**WORK TO COMPLETE**.
Look in the material below for the line holding "грузоперевозкам. При этом". Set it down exactly, with each later line up to and including the line holding "термин, но думаю, он".

**EXCERPTED DATA**.
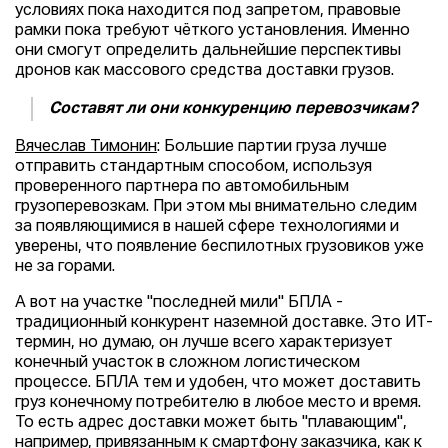
условиях пока находится под запретом, правовые
рамки пока требуют чёткого установления. Именно
они смогут определить дальнейшие перспективы
дронов как массового средства доставки грузов.
Составят ли они конкуренцию перевозчикам?
Вячеслав Тимонин
: Большие партии груза лучше
отправить стандартным способом, используя
проверенного партнера по автомобильным
грузоперевозкам. При этом мы внимательно следим
за появляющимися в нашей сфере технологиями и
уверены, что появление беспилотных грузовиков уже
не за горами.
А вот на участке "последней мили" БПЛА -
традиционный конкурент наземной доставке. Это ИТ-
термин, но думаю, он лучше всего характеризует
конечный участок в сложном логистическом
процессе. БПЛА тем и удобен, что может доставить
груз конечному потребителю в любое место и время.
То есть адрес доставки может быть "плавающим",
например, привязанным к смартфону заказчика, как к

**SOLVED EXERCISE**.
грузоперевозкам. При этом мы внимательно следим
за появляющимися в нашей сфере технологиями и
уверены, что появление беспилотных грузовиков уже
не за горами.
А вот на участке "последней мили" БПЛА -
традиционный конкурент наземной доставке. Это ИТ-
термин, но думаю, он лучше всего характеризует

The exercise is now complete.